Por Juliane Goltz
Por Juliane Goltz
Lo Capitano, o drama italiano do diretor Matteo Garrone – o mesmo que dirigiu Pinocchio (2019), que lhe rendeu várias indicações a prêmios – conta a história da jornada enfrentada por dois primos senegaleses, Seydou (Seydou Sarr) e Moussa (Moustapha Fall), em sua ambição de deixar Dakar, no Senegal, para tentar uma vida melhor na Itália. Isso faz com que os jovens passem por diversos conflitos durante o desenrolar do filme como a dor de deixar sua casa, subornos e até mesmo a escravidão. A narrativa se desenrola a passos rápidos mas sem atropelos e segue de forma fluida como se um imigrante ou refugiado estivesse frente a frente com o telespectador contando sua jornada e o deixando navegar em seu relato. Esse aspecto parece ser intencional, já que Garrone conversou com vários refugiados para o desenvolvimento do longa.
O filme mostra um pouco da cultura e crenças senegalesas. Desde as danças do Sabar, que envolve os batuques do instrumento de mesmo nome e as danças ligeiras e mágicas em roda, e também o ato de fé que envolve pedir permissão dos antepassados em um cemitério para realizar a viagem, podemos perceber que o filme se baseia principalmente em fé e esperança de que o melhor está por vir em um outro continente. As imagens do filme carregam uma estética muito bonita apesar de muitas vezes chocante, dolorosa e fria, como um contraste entre a realidade e a fantasia.
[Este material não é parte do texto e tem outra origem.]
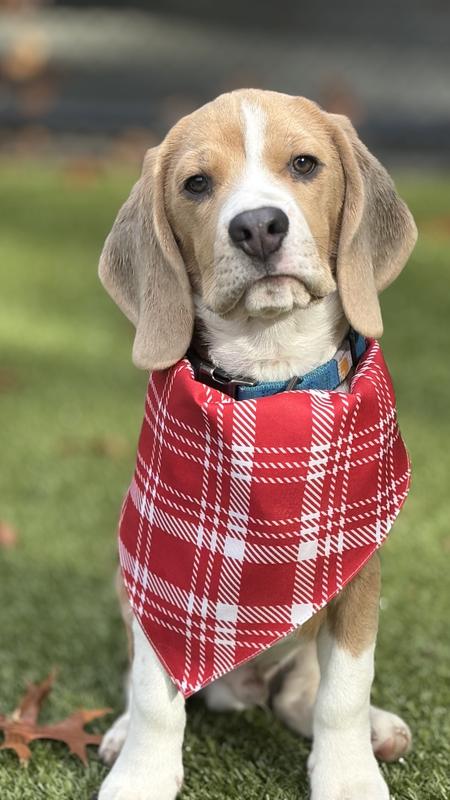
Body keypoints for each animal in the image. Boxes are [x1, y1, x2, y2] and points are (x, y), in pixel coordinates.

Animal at [96, 89, 417, 800]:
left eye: (304, 164)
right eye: (195, 183)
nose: (259, 226)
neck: (271, 377)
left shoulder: (360, 577)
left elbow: (344, 690)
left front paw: (348, 776)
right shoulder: (162, 580)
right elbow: (156, 697)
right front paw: (141, 774)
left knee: (303, 693)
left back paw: (372, 728)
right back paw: (120, 733)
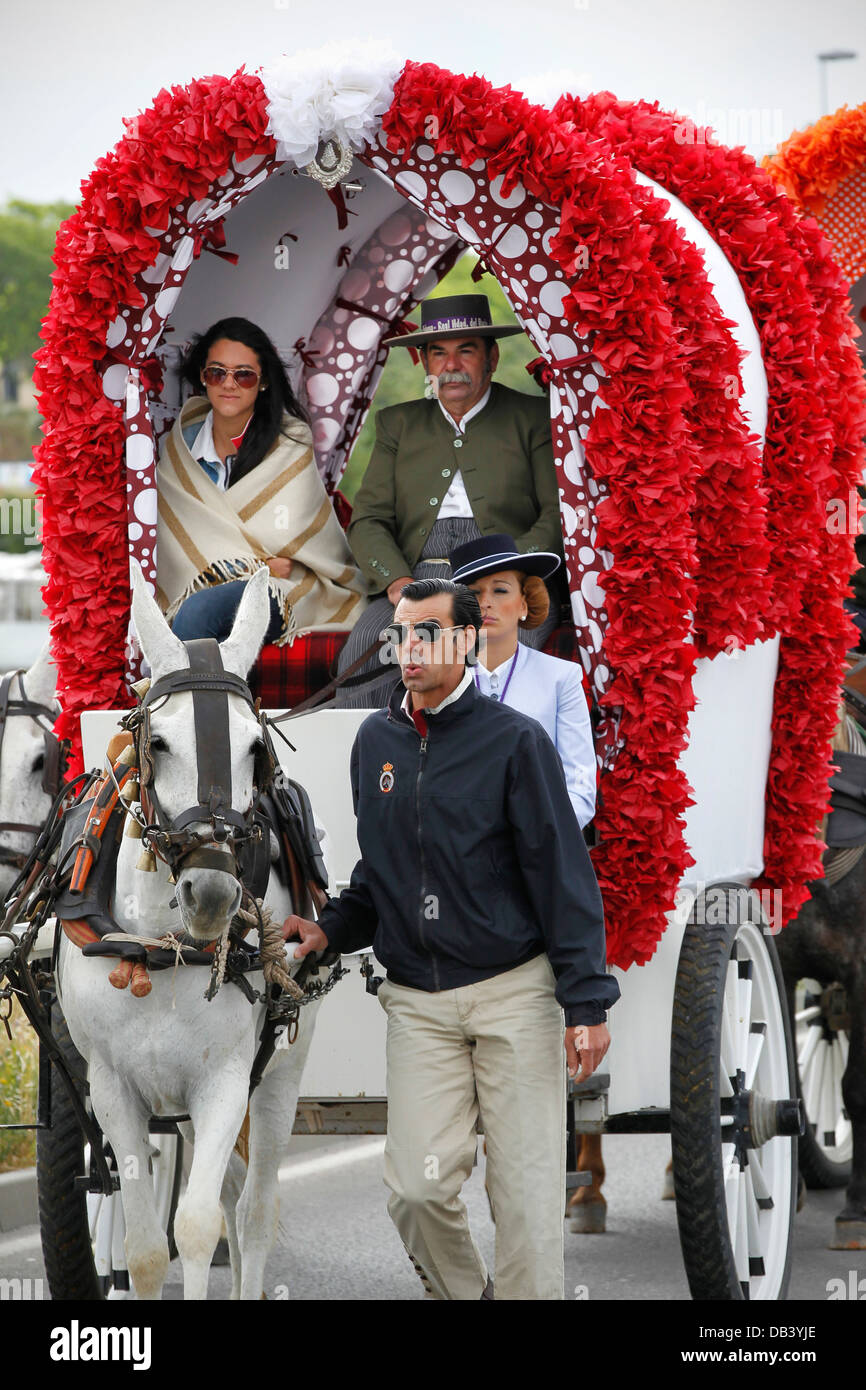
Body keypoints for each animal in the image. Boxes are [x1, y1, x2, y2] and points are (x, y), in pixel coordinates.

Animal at [57, 567, 322, 1301]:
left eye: (256, 748)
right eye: (160, 743)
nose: (211, 892)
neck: (162, 944)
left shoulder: (226, 1080)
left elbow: (200, 1227)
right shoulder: (112, 1086)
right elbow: (147, 1249)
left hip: (281, 1077)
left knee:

Já a trilha sonora também navega entre emoções, com partes bem ritmadas que fazem os telespectadores querer dançar e cantar junto em alguns momentos do drama, e em outros sua composição eleva o sentimento de tristeza e angústia perante as cenas apresentadas ao público.
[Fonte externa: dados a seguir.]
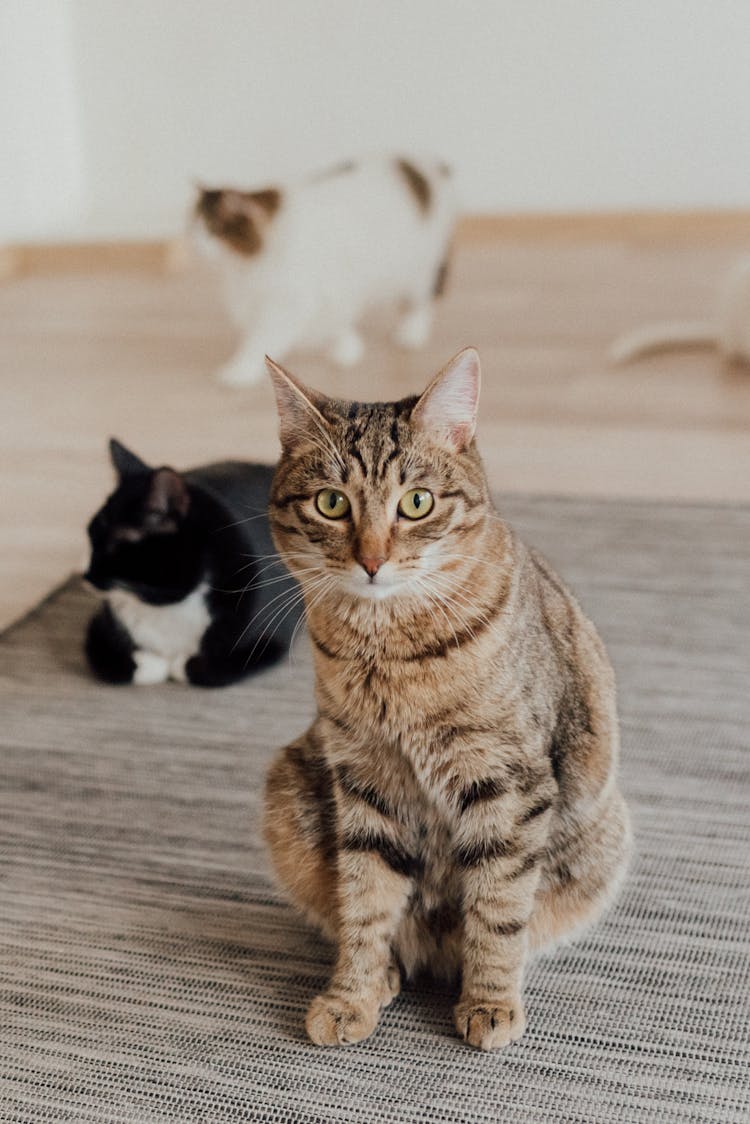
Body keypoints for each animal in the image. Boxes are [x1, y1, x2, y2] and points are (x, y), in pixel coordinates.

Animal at [84, 438, 301, 683]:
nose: (86, 576)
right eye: (90, 534)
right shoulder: (98, 630)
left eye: (116, 544)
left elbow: (200, 669)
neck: (165, 602)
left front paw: (177, 665)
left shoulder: (271, 640)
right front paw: (153, 664)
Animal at [191, 155, 454, 386]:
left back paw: (411, 334)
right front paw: (347, 348)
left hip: (420, 267)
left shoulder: (290, 300)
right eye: (193, 225)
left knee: (421, 300)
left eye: (212, 230)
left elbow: (261, 339)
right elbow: (338, 322)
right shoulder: (331, 291)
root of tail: (431, 164)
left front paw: (239, 370)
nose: (195, 244)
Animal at [260, 346, 629, 1047]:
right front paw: (351, 994)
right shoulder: (365, 778)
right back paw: (387, 973)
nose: (372, 559)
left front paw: (489, 1002)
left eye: (417, 502)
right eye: (331, 503)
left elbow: (498, 907)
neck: (387, 647)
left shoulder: (507, 782)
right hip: (288, 788)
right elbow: (365, 902)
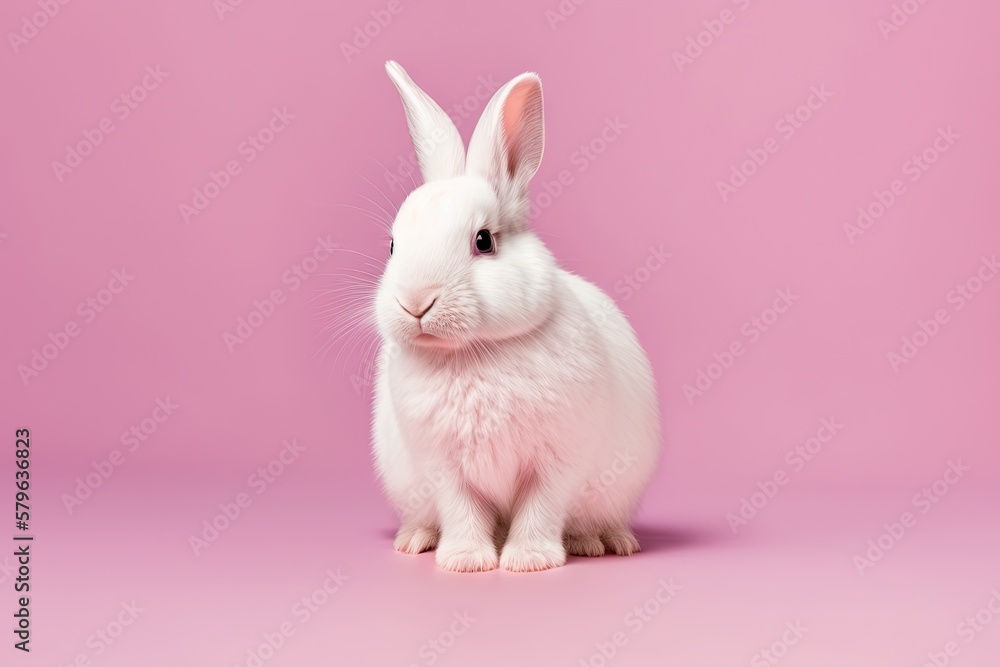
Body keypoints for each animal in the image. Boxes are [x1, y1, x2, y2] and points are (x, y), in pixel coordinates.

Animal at [372, 61, 660, 576]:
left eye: (483, 240)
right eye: (391, 246)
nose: (415, 302)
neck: (475, 352)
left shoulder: (557, 461)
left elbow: (539, 508)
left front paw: (529, 561)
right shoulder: (444, 467)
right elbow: (461, 510)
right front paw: (466, 561)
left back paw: (602, 543)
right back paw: (415, 540)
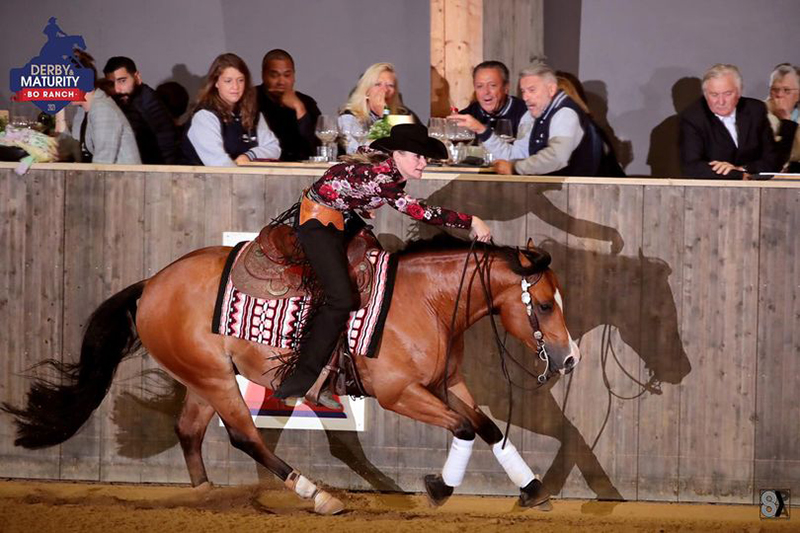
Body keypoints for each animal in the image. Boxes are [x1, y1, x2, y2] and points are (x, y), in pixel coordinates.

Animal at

O filme conta a história a partir de três idiomas, o wolof falado no Senegal, o francês e o inglês, mas mesmo quando legendado há momentos em que as expressões e entonação vocal dos jovens atores são mais que suficientes para levar ao entendimento do público as impressões que o diretor deseja passar, como uma leveza e esperança de dois jovens que sonham em se tornar músicos e ajudar suas famílias e a tristeza no olhar quando as expectativas são quebradas.
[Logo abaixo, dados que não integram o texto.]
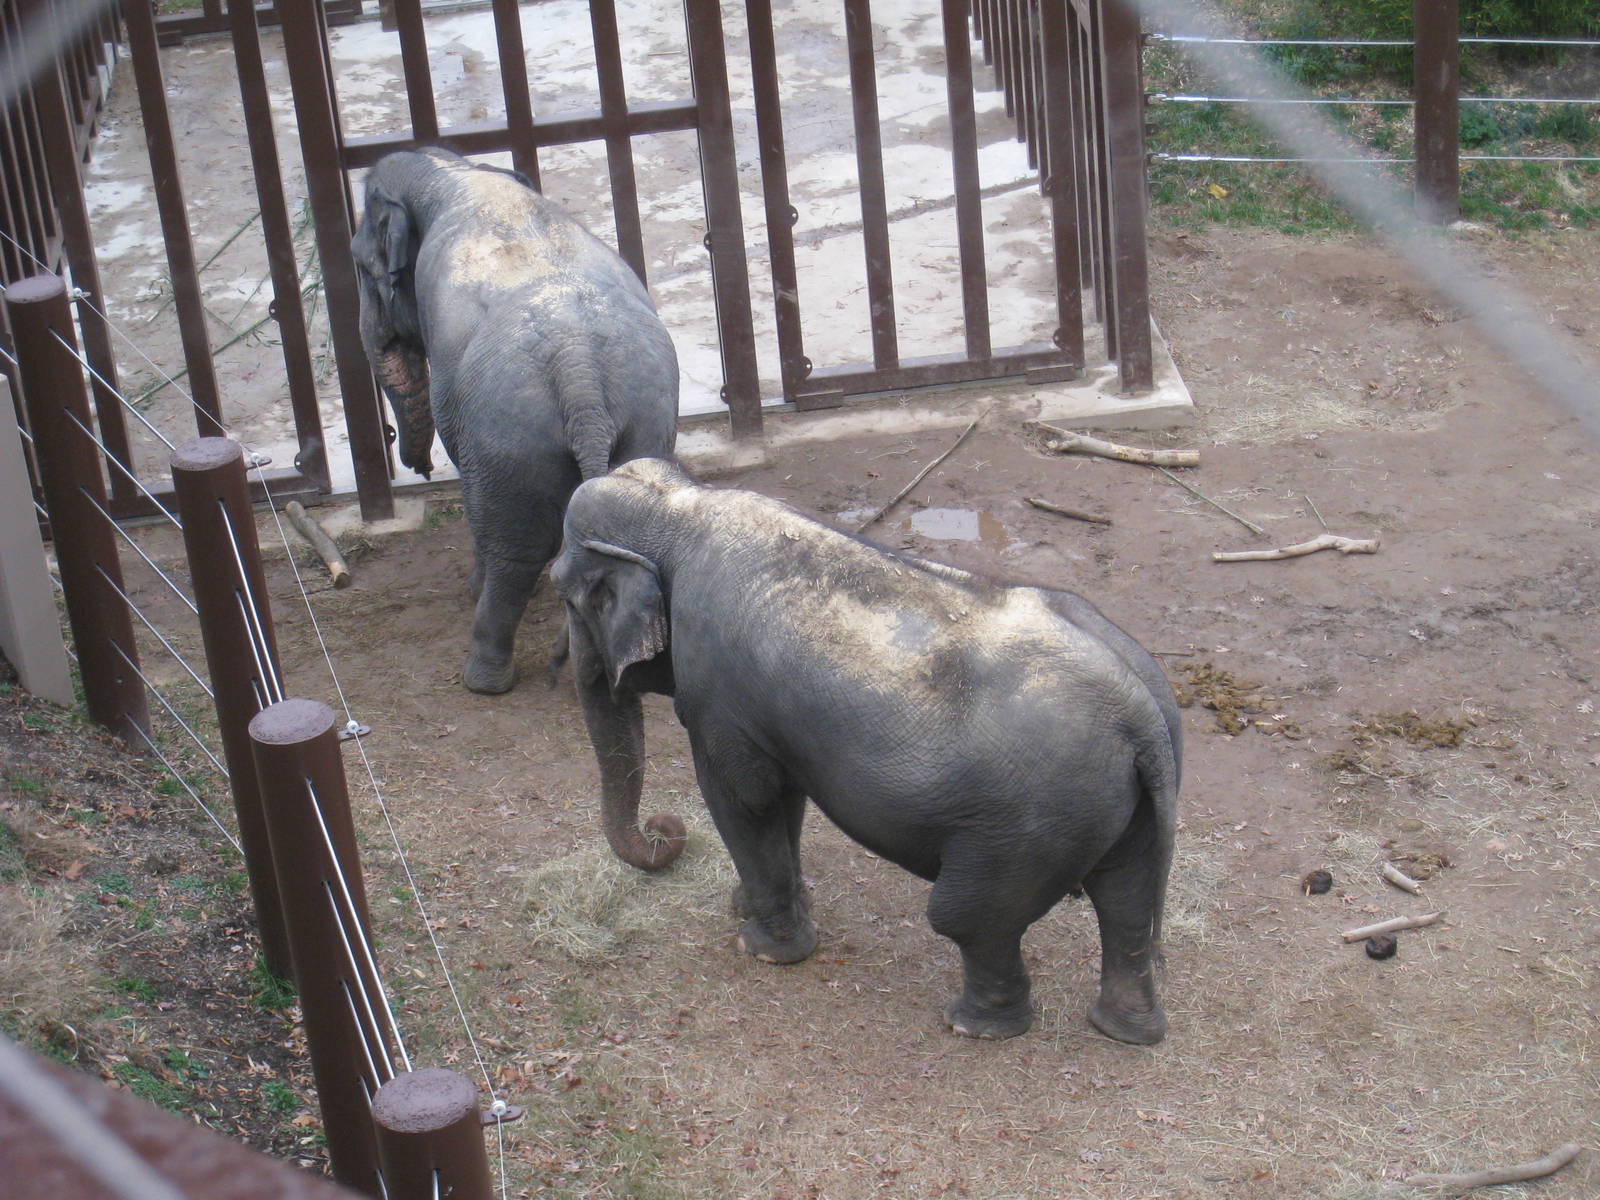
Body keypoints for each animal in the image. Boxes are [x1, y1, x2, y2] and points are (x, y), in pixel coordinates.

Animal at [350, 147, 678, 694]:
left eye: (359, 264)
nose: (420, 468)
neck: (450, 173)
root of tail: (579, 369)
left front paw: (471, 588)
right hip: (645, 416)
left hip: (510, 436)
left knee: (512, 549)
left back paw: (483, 678)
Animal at [551, 458, 1182, 1042]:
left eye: (567, 595)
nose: (664, 829)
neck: (680, 505)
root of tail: (1138, 709)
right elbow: (785, 798)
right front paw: (755, 908)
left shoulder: (718, 693)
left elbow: (745, 797)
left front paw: (764, 948)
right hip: (1123, 801)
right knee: (1127, 900)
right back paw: (1124, 1030)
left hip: (1026, 825)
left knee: (970, 919)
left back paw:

Ao acompanhar o desenvolvimento de Seydou, personagem principal da trama, vemos o amadurecimento a partir de suas vivências ao longo da viagem. Pode-se perceber que ele já não é mais só um menino que almeja uma vida melhor, mas sim um capitão, bondoso e apesar de tudo ainda um sonhador, que está no controle de seu destino e não vai afundar diante de dificuldades encontradas.
Lo Capitano aborda claramente como é difícil a situação dos imigrantes africanos para chegar à Europa, desde atravessar países próximos, e cemitérios a céu aberto, como o deserto do Saara e o Mar Mediterraneo, onde estão os corpos daqueles que não conseguiram chegar ao país de destino. Mas algo que o diretor deixa passar no drama, apesar de ser uma ficção e não um documentário, é a falta de contextualização, uma pessoa não quer sair de seu país por acaso, tem um motivo mais profundo, nesse contexto acaba faltando a responsabilização daqueles que colonizaram os países africanos e deixaram a vida mais complicada para os povos da região, como foi o caso de Senegal, antiga colônia francesa.
Assim, o filme poderia ter deixado um pouco de lado a romantização de que a vida na Europa é bela e maravilhosa, visto que em determinado momento do drama Seydou questiona a um trabalhador, que passa pessoas pela fronteira, se na Itália havia pessoas que moravam na rua.
Apesar de alguns erros, o filme mostra-se bem prestigiado, já que concorreu ao Leão de Ouro no 80º Festival Internacional de Cinema de Veneza, onde levou para casa o Prêmio de melhor direção para o diretor Matteo Garrone e o Prêmio de melhor ator jovem pela atuação de Seydou Sarr. Pode, portanto, ser um forte concorrente na categoria melhor filme internacional no Oscar, concorrendo com os filmes Perfect Days, A Sociedade da Neve, Das Lehrerzimmer e Zona de Interesse.